Start of The data

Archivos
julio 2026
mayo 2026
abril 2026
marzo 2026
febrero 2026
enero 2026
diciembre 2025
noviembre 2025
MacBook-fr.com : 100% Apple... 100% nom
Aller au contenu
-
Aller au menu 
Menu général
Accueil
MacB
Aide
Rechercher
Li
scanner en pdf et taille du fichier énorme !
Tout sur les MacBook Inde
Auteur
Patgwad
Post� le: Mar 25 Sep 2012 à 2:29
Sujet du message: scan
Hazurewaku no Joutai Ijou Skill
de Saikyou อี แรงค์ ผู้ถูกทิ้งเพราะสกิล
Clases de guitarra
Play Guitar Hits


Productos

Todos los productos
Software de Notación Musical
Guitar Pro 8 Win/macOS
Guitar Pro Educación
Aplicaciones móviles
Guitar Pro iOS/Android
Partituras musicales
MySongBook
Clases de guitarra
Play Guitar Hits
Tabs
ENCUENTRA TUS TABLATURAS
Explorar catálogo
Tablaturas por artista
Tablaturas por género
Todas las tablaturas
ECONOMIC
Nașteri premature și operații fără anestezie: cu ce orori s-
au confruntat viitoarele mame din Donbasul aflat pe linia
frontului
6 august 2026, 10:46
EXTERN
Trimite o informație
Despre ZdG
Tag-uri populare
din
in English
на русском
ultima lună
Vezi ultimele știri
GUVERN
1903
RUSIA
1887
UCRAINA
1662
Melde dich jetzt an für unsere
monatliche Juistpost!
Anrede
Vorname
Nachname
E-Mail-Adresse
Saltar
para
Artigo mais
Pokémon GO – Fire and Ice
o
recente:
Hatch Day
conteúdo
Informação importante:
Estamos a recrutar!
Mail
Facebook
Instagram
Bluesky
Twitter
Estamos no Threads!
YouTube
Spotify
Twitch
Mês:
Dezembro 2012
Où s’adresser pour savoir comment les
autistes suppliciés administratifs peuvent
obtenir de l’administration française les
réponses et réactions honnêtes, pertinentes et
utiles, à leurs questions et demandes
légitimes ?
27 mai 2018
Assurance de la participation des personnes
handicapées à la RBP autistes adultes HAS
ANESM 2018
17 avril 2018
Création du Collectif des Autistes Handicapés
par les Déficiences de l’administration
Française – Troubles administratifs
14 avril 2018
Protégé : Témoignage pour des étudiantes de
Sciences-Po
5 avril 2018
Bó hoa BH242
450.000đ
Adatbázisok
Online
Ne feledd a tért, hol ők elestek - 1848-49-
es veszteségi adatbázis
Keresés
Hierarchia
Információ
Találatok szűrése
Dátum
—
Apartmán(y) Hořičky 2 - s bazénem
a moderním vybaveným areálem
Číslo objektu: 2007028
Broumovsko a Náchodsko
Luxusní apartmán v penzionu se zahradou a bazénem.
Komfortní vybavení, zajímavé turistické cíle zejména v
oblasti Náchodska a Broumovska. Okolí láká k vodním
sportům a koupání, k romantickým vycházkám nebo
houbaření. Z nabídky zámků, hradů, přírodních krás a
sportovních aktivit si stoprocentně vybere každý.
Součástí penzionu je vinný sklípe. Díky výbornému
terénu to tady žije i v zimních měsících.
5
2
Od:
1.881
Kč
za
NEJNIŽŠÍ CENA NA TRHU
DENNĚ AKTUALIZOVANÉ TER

End of The data

-- Problem details --
Write out the records above exactly, from the opening line to the line with "Post� le: Mar 25 Sep 2012 à 2:29", including both, with nothing added.

-- Answer area --
Archivos
julio 2026
mayo 2026
abril 2026
marzo 2026
febrero 2026
enero 2026
diciembre 2025
noviembre 2025
MacBook-fr.com : 100% Apple... 100% nom
Aller au contenu
-
Aller au menu 
Menu général
Accueil
MacB
Aide
Rechercher
Li
scanner en pdf et taille du fichier énorme !
Tout sur les MacBook Inde
Auteur
Patgwad
Post� le: Mar 25 Sep 2012 à 2:29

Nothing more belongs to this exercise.